▶ **STUDY MATERIAL**:

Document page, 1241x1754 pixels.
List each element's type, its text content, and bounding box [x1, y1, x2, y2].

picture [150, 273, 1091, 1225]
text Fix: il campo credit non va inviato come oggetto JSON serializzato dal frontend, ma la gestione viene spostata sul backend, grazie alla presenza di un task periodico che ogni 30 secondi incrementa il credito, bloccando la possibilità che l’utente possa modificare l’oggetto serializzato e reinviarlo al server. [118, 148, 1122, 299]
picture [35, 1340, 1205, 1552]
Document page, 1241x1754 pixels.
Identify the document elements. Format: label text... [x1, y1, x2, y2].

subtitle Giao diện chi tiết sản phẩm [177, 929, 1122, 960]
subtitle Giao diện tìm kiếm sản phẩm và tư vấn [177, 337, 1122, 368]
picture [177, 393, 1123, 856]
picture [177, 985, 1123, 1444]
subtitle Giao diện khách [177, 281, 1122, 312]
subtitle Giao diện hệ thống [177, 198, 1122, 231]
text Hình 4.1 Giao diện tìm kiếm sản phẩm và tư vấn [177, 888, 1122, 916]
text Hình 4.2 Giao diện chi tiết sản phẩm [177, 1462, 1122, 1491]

▶ **TASK PROMPT**: Repeat the listing exactly.

▶ **COMPLETED TASK**:
Document page, 1241x1754 pixels.
List each element's type, its text content, and bounding box [x1, y1, x2, y2].

picture [150, 273, 1091, 1225]
text Fix: il campo credit non va inviato come oggetto JSON serializzato dal frontend, ma la gestione viene spostata sul backend, grazie alla presenza di un task periodico che ogni 30 secondi incrementa il credito, bloccando la possibilità che l’utente possa modificare l’oggetto serializzato e reinviarlo al server. [118, 148, 1122, 299]
picture [35, 1340, 1205, 1552]
Document page, 1241x1754 pixels.
Identify the document elements. Format: label text... [x1, y1, x2, y2].

subtitle Giao diện chi tiết sản phẩm [177, 929, 1122, 960]
subtitle Giao diện tìm kiếm sản phẩm và tư vấn [177, 337, 1122, 368]
picture [177, 393, 1123, 856]
picture [177, 985, 1123, 1444]
subtitle Giao diện khách [177, 281, 1122, 312]
subtitle Giao diện hệ thống [177, 198, 1122, 231]
text Hình 4.1 Giao diện tìm kiếm sản phẩm và tư vấn [177, 888, 1122, 916]
text Hình 4.2 Giao diện chi tiết sản phẩm [177, 1462, 1122, 1491]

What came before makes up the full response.